On Monday May 5, [email protected] wrote:
> On Mon, May 05, 2008 at 09:22:49AM +1000, Neil Brown wrote:
> > Now it could be argued that this permission test is really a dumb idea
> > that buys nothing and costs much. And if you were to queue a patch to
> > get rid of it, I doubt you would get any objections .... certainly not
> > from me :-)
> Dumb idea or not, it looks like it's explicitly documented in
> " subtree checking is also used to make sure that files
> inside directories to which only root has access can only be
> accessed if the filesystem is exported with no_root_squash
> (see below), even if the file itself allows more general
> So as much as I'd like to I'm not comfortable silently turning off that
> I suppose we could choose to acquire those capabilities only in the
> no_subtree_check case.
If only it were that easy ;-)
reconnect_path potentially requires both 'r' and 'x' permission on
parent directories. 'r' to be able to read the directory to find the
name of the object being reconnected, and 'x' to do the lookup which
effects the reconnect.
To fix the current bug properly, reconnect_path still needs to bypass
normal permission checks even when subtree_check is in effect, so it
can be sure of getting read permission on the parent directory.
There is another way .... but it would need careful consideration.
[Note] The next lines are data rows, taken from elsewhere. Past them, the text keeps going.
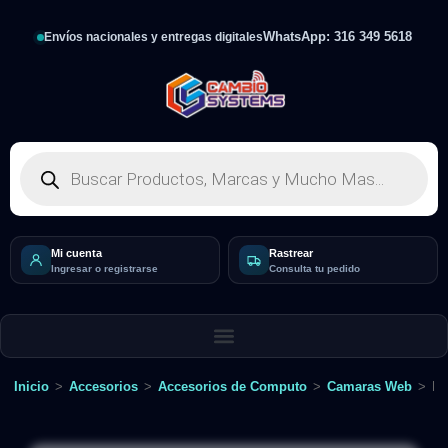
WhatsApp: 316 349 5618
Envíos nacionales y entregas digitales
Mi cuenta
Rastrear
Ingresar o registrarse
Consulta tu pedido
Inicio
>
Accesorios
>
Accesorios de Computo
>
Camaras Web
>
Fu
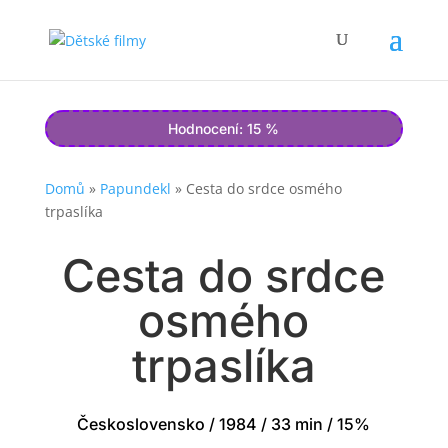
Hodnocení: 15 %
Domů
»
Papundekl
»
Cesta do srdce osmého
trpaslíka
Cesta do srdce
osmého
trpaslíka
Československo / 1984 / 33 min / 15%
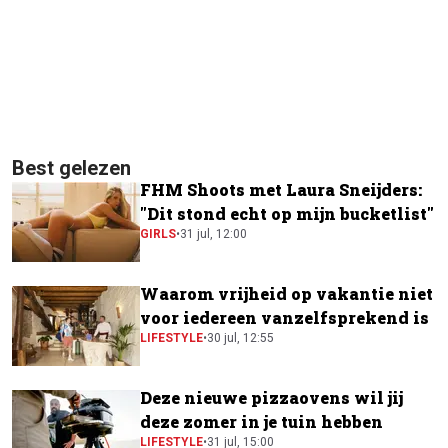
Best gelezen
FHM Shoots met Laura Sneijders:
"Dit stond echt op mijn bucketlist"
GIRLS
•
31 jul, 12:00
Waarom vrijheid op vakantie niet
voor iedereen vanzelfsprekend is
LIFESTYLE
•
30 jul, 12:55
Deze nieuwe pizzaovens wil jij
deze zomer in je tuin hebben
LIFESTYLE
•
31 jul, 15:00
While the dentry returned by exportfs_decode_fh (for a directory) must
be connected in the dcache tree, it does *not* need to have a correct
name. All that is needed is that d_parent is correct (this is used,
as mentioned before, to correctly lock directory renames).
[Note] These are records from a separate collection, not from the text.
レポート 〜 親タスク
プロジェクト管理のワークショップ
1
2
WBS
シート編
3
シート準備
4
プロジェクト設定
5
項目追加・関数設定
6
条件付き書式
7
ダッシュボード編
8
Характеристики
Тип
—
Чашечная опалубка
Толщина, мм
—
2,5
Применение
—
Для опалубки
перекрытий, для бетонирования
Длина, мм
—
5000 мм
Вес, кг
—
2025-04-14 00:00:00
We can leave the dentry unhashed but with a correct d_parent pointer.
If the directory is ever access by name, d_slice_alias will be called
and this will update the name in the dentry to be correct.
We could then get rid of exportfs_get_name and the call to
lookup_one_len, and add some dcache magic after the ->get_parent call
to make 'pd' an anonymous child of 'ppd'.
Some matching changes to d_splice_alias should finish the task.
Does this seem sane to anyone else? Is it worth a try?